__Extract provided__
──────────
Bobby Ross Jr., The Daily Item (Sunbury, Pennsylvania): In what he calls his “Mother Teresa Run,” Roger Joslin looks for the divine in the faces of everyone he meets. When “Running With Alms,” the Austin seminarian takes along a few dollars to help those in need.

In Joslin’s view, a spiritual experience – even an encounter with God – is as likely to occur along a wooded trail as in a church, synagogue or mosque.

The 52-year-old master of divinity student at Episcopal Theological Seminary of the Southwest relates his experiences in the book “Running the Spiritual Path: A Runner’s Guide to Breathing, Meditating and Exploring the Prayerful Dimension of the Sport.”

Published last year by St. Martin’s Press in New York, the book combines Joslin’s insights from 30 years of running with the spiritual journey that guided him toward the priesthood.

Joslin maintains that through chants, visualization and attention to the most obvious aspects of the present moment – the weather, pain or breathing – the simple run can become the basis for a profound spiritual practice.

“When running, search for the divine in the ordinary,” he writes. “Each run is not a pilgrimage to Chartres, to Mecca, to Jerusalem, but it is a pilgrimage nonetheless.

If the intention is to converse with God, you are a pilgrim. It is the very ordinariness of the run that enables it to become a central part of your spiritual life. When God appears in the midst of the mundane, we are making progress toward him.”

In a recent interview, Joslin described how he prepares for a workout, trying to get himself into a state in which he is keenly aware of everything around him.

“Before I go for a run, if I’m driving, I’ll turn off the radio on the way, so I can begin to prepare,” he said. “When I’m putting on my T-shirt and my shorts, I’m going to do it very methodically, very consciously, in the same way that a priest might put on his vestments in preparation for celebration of Mass.”
──────────
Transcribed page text
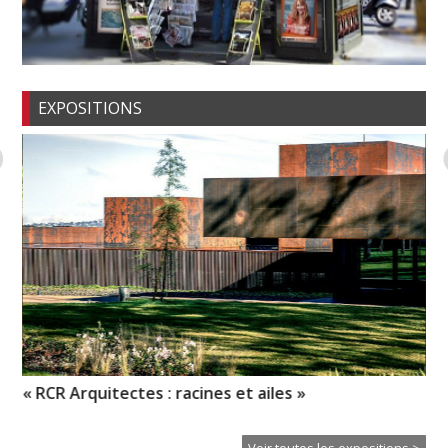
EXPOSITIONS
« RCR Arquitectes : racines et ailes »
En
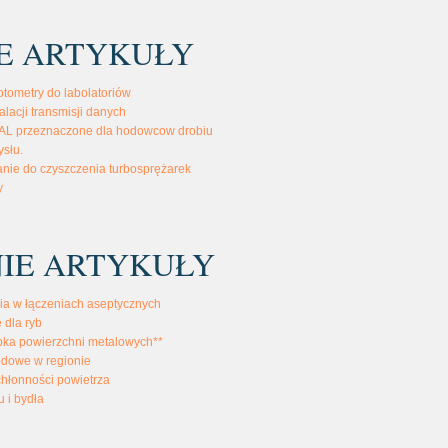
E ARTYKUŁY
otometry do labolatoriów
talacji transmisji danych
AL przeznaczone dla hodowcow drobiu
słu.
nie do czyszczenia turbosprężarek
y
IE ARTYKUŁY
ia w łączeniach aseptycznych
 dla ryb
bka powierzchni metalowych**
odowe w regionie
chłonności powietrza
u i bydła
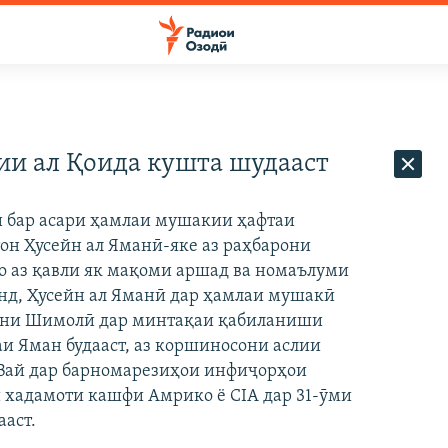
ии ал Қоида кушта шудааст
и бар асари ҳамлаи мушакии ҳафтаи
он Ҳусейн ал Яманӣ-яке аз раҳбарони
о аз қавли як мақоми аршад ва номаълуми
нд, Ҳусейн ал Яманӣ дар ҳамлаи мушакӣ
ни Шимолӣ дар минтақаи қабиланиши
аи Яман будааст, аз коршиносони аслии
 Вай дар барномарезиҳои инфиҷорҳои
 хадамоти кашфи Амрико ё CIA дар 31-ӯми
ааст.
──────────
__Exercise instructions__
1 > In the article on running as spiritual practice, revise the passage from "In Joslin’s view, a" up to and including "profound spiritual practice." by replacing "wooded trail" with "mountain path".
2 > Return each line of the entries that contains the string "Ҳусейн".
The article and the entries have no connection to each other.

__Answers to this exercise__
1 >
In Joslin’s view, a spiritual experience – even an encounter with God – is as likely to occur along a mountain path as in a church, synagogue or mosque.

The 52-year-old master of divinity student at Episcopal Theological Seminary of the Southwest relates his experiences in the book “Running the Spiritual Path: A Runner’s Guide to Breathing, Meditating and Exploring the Prayerful Dimension of the Sport.”

Published last year by St. Martin’s Press in New York, the book combines Joslin’s insights from 30 years of running with the spiritual journey that guided him toward the priesthood.

Joslin maintains that through chants, visualization and attention to the most obvious aspects of the present moment – the weather, pain or breathing – the simple run can become the basis for a profound spiritual practice.

2 >
он Ҳусейн ал Яманӣ-яке аз раҳбарони
нд, Ҳусейн ал Яманӣ дар ҳамлаи мушакӣ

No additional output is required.